Saved entries
--

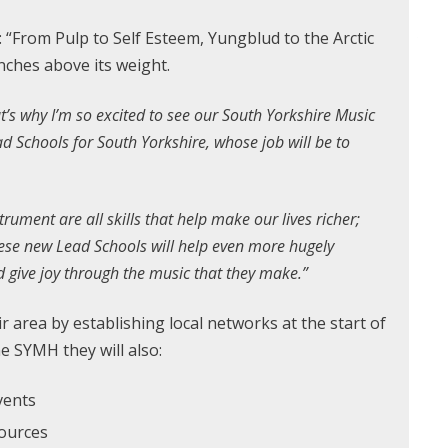
 “From Pulp to Self Esteem, Yungblud to the Arctic
nches above its weight.
at’s why I’m so excited to see our South Yorkshire Music
d Schools for South Yorkshire, whose job will be to
.
rument are all skills that help make our lives richer;
hese new Lead Schools will help even more hugely
d give joy through the music that they make.”
r area by establishing local networks at the start of
e SYMH they will also:
vents
sources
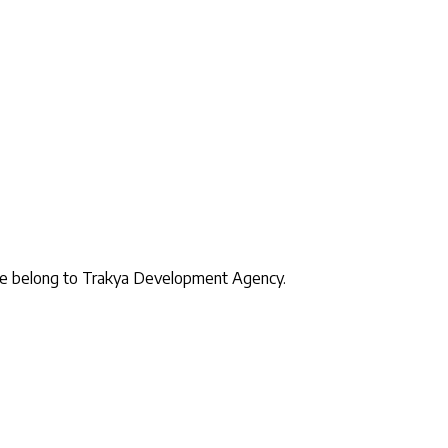
site belong to Trakya Development Agency.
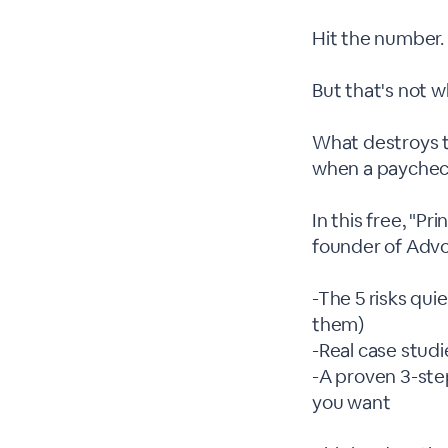
Hit the number. 
But that's not w
What destroys t
when a paycheck
In this free, "P
founder of Advo
-The 5 risks qu
them)
-Real case studi
-A proven 3-ste
you want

--

▶ **Prompt**
In the entries above, which lines hold the string "help"? Report all of them.

▶ **Answer below**
rument are all skills that help make our lives richer;
hese new Lead Schools will help even more hugely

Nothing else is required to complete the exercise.